## WORK TASK
Report all lines of the data below that hold the word "SELECT".

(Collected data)
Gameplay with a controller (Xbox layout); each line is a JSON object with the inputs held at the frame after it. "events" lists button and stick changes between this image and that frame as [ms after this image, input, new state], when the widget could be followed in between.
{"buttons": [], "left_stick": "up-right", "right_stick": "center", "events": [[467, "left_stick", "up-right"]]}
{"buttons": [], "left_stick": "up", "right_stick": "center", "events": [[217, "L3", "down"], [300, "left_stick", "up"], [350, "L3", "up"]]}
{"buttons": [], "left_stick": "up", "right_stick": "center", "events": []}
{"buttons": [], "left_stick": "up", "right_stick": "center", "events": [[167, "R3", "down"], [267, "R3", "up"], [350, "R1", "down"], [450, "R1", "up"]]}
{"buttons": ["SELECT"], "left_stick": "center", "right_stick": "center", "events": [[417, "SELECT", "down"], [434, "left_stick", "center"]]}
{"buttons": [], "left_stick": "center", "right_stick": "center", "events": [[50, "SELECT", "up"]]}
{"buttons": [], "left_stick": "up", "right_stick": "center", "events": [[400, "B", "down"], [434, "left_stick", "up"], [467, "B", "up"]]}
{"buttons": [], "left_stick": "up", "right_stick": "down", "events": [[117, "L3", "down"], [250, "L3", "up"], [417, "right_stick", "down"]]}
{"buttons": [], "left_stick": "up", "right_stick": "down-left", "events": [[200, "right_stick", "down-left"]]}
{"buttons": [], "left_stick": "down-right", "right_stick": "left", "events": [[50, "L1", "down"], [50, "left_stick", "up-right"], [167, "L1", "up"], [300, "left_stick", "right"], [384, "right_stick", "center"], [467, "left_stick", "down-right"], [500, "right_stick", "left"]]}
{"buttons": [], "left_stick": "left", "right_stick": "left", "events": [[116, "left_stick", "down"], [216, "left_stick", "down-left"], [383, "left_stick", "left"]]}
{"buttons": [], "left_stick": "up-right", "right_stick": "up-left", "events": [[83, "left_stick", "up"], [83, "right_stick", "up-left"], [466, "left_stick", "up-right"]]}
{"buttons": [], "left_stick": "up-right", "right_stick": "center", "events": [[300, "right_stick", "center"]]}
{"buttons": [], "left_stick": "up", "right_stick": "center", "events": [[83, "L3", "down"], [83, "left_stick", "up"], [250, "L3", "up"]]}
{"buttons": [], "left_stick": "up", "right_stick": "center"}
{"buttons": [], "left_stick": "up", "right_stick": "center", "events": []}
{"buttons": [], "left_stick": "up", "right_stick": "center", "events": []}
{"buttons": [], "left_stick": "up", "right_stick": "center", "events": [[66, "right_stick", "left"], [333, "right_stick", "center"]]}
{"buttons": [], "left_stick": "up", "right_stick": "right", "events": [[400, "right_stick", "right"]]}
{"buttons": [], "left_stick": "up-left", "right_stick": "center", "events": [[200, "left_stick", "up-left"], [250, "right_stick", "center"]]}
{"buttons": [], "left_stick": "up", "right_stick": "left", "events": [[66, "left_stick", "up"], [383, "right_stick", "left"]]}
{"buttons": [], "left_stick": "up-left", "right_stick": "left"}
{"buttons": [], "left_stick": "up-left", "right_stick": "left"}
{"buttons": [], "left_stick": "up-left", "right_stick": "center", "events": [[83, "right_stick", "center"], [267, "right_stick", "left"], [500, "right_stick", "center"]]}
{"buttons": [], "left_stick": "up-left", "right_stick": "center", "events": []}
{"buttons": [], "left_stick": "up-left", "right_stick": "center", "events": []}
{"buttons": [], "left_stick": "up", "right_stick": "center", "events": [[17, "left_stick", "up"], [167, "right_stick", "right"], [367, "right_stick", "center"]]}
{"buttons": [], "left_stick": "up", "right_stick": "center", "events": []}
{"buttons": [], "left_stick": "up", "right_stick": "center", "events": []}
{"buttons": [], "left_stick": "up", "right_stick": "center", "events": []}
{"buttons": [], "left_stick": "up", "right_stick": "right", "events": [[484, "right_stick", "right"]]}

## RESPONSE
{"buttons": ["SELECT"], "left_stick": "center", "right_stick": "center", "events": [[417, "SELECT", "down"], [434, "left_stick", "center"]]}
{"buttons": [], "left_stick": "center", "right_stick": "center", "events": [[50, "SELECT", "up"]]}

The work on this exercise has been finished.